Diese beklagenswerte Mentalität ist endlich überwunden. Der Absturz einiger russischer Raketen auf das Gebiet der Republik Moldau war wohl das letzte überzeugende Argument dafür, dass das Land robuste Streitkräfte braucht. Erstmals sieht der Haushaltsentwurf für 2023 eine Erhöhung des Verteidigungsetats um 75 Prozent für den Kauf mehrerer Flugabwehranlagen vor. Es ist nicht genug, aber es ist ein Anfang.

2023 - es gibt kein Zurück  

Im Jahr, das nun zu Ende geht, hat die Republik Moldau - neben der Ukraine, die für ihre eigene Freiheit und die ganz Europas kämpft - den Status eines EU-Beitrittskandidaten erhalten. Im Jahr 2022 beschleunigte sich in der Republik Moldau die Geschichte plötzlich, brachte uns mitten in dramatische Situationen, zeigte uns den Preis für Unabhängigkeit und Freiheit, zwang uns, die Frage zu beantworten: Sind wir bereit, sie zu verteidigen?

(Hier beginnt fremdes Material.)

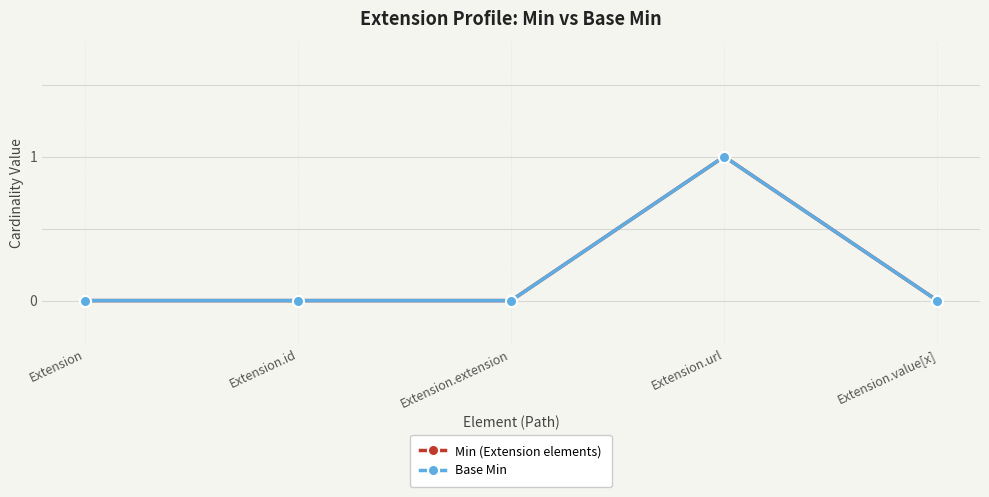

Reading left to right, extract all data points from this chart.

Min (Extension elements): 0	0	0	1	0
Base Min: 0	0	0	1	0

Das Verbot pro-russischer Propagandasender krönt einen Weg der Bewusstseinsfindung, den die Republik Moldau und ihre Führung unter dem Druck einer großen existenziellen Bedrohung gegangen sind - von der immer schwächer werdenden Hoffnung, dass die Neutralität Schutz bietet, bis hin zur Notwendigkeit, sich klar zu entscheiden, auf wessen Seite man steht. Zwischen Krieg und Frieden, zwischen Wahrheit und Lüge, zwischen Demokratie und Tyrannei gibt es keinen Mittelweg. Dieser Kurs muss 2023 gefestigt werden. Es gibt kein Zurück. Ein Racheakt Russlands gegen die Republik Moldau würde die Vernichtung dieses Staates und seines Volkes bedeuten.

 

Vitalie Ciobanu gehört zu den bekanntesten Schriftstellern und Publizisten der Republik Moldau. Er ist Präsident des moldauischen PEN-Clubs.

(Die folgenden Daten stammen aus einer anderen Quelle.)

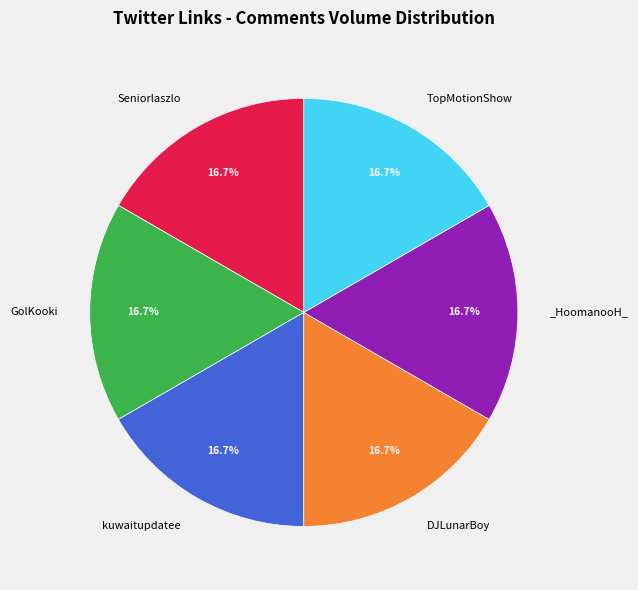

Is there any slice that represents more than half of the pie?

No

Mit der Kolumne "Mein Europa" bietet die DW Persönlichkeiten aus dem Kulturleben und der Wissenschaft Mittel- und Südosteuropas Raum, ihre persönliche Sicht auf europäische Themen darzustellen. "Mein Europa" zeigt diverse Perspektiven auf und soll zu einer demokratischen Debattenkultur beitragen.